Asian Black Bear

(Ursus thibetanus)


Facts

Asian Black Bear IUCN VULNERABLE (VU)

 

Facts about this animal

The Asiatic Black Bear has a coat of smooth black fur and can be distinguished from other animals by the white characteristic V-form stain on the breast. Average length is 1,2-1,8 meters . Weight is different between the sexes: adult females weight about 65 bis 90 kg, while adult males can reach a weight between 110 and 150 kg.

Did you know?
that, in Viet Nam and China, about 13'000 Asian black bears are kept in small cages for the extraction of bile from their gall bladder for the purposes of traditional oriental medicine? Bile is extracted through a cut made in the bear's belly and into the gall bladder. A tube is inserted into this opening to tap the bile, or a steel stick is forced into the gall bladder with the bile then running down it into a basin.
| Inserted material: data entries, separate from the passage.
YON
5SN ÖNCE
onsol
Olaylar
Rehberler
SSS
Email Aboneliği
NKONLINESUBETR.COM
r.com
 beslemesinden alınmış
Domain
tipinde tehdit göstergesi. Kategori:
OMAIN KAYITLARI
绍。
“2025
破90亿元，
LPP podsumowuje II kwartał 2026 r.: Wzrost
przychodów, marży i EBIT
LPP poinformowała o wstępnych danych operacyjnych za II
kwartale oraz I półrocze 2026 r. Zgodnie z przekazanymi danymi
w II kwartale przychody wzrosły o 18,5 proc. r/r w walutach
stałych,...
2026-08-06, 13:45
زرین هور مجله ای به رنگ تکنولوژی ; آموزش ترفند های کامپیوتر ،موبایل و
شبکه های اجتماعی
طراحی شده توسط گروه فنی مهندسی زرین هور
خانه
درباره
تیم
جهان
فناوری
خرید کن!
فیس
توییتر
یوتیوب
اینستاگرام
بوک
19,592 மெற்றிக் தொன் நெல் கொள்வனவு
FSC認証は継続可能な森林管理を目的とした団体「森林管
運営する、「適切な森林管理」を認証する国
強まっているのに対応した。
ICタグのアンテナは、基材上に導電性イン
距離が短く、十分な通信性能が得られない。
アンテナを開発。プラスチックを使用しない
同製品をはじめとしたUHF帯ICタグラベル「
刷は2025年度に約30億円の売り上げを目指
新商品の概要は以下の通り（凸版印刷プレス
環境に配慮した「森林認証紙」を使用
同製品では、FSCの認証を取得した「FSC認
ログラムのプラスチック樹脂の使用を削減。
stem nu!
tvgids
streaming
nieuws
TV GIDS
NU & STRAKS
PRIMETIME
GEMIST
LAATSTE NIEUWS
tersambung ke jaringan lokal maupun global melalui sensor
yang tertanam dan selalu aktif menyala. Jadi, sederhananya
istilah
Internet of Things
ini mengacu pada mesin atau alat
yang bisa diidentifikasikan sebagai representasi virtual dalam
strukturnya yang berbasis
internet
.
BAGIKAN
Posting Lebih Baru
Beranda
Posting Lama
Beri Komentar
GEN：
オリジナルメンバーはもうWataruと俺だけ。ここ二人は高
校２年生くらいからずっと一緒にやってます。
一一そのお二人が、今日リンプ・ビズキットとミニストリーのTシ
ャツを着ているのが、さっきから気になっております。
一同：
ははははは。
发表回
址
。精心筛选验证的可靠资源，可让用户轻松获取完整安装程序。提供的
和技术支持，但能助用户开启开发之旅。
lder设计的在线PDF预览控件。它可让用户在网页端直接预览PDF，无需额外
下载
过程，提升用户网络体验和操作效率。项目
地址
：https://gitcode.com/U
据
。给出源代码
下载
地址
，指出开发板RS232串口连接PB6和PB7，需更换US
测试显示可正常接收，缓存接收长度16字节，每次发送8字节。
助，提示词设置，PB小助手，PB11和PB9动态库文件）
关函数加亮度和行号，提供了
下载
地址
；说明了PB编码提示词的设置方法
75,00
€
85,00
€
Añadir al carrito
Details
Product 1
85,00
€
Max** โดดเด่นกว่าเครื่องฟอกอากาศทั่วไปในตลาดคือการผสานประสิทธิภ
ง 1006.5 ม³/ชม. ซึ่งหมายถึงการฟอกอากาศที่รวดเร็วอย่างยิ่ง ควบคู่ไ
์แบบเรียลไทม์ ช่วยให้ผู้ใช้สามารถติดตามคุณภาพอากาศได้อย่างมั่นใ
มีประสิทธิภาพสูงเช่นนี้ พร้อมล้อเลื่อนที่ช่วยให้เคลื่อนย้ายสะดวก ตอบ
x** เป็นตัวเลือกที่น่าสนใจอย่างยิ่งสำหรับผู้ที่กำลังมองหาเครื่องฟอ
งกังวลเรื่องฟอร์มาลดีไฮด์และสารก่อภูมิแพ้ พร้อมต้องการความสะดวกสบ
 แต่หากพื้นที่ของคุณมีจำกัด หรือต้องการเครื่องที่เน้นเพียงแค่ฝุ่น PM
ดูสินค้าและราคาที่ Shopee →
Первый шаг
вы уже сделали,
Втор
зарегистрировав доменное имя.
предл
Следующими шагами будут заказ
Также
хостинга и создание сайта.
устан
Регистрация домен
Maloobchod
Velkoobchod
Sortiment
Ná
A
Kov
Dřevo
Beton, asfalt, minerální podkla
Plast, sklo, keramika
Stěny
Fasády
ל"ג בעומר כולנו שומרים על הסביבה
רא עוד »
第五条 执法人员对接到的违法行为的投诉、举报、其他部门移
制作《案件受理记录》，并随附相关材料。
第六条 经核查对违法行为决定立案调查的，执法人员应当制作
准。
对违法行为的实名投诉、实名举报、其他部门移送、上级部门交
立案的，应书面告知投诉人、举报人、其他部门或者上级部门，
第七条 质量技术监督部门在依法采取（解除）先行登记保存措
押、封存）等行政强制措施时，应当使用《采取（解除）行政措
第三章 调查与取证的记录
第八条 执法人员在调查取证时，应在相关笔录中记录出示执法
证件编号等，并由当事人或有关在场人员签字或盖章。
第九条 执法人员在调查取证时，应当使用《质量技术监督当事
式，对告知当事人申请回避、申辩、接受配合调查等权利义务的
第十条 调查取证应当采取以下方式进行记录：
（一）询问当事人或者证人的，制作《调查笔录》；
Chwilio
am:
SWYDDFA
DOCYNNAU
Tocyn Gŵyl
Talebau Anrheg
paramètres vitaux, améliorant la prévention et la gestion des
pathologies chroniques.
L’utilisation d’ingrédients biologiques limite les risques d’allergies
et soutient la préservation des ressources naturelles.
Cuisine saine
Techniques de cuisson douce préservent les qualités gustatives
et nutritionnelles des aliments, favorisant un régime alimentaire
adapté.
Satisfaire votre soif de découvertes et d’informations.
Between 10 and 20 ml of bile is tapped from each bear twice daily.


 

Factsheet
Class MAMMALIA
Order CARNIVORA
Suborder FISSIPEDIA
Family URSIDAE
Name (Scientific) Ursus thibetanus
Name (English) Asian Black Bear
Name (French) Ours noir d'Asie ou Ours à collier, Ours de l'Himalaya, Ours du Tibet
Name (German) Kragenbär
Name (Spanish) Oso de collar, Oso negro de Asia
CITES Status Appendix I
CMS Status Not listed

 

 

Photo Copyright by
Valerie Abbott

Distribution

 


Distribution
Range Southern Asia, northeastern China, far eastern Russia, and Japan
Habitat Tropical rainforests, temperate broadleaf forests, and tropical monsoon and dry forests, particularly in hill and mountainous regions.
Wild population Unknown, no reliable population estimates exist.
Zoo population 94 reported to ISIS (2007)

In the Zoo

Asian Black Bear

 

How this animal should be transported

For air transport, Container Note 72 of the IATA Live Animals Regulations should be followed.

 

Find this animal on ZooLex

 

Photo Copyright by
Abu0804

Why do zoos keep this animal

The Asiatic Black Bear is rated Vulnerable by IUCN and is listed in Appendix I of CITES. Zoos in North America and Europe therefore undertake to maintain self-sustaining ex situ populations under a species management programme /regional studbook respectively.

 

All large bears are very popular with the public and of major educational interest.

 

Zoos within the species' range may also keep Asiatic black bears for animal welfare reasons as they may take care of illegally caught pets or bears rescued from bear bile farms.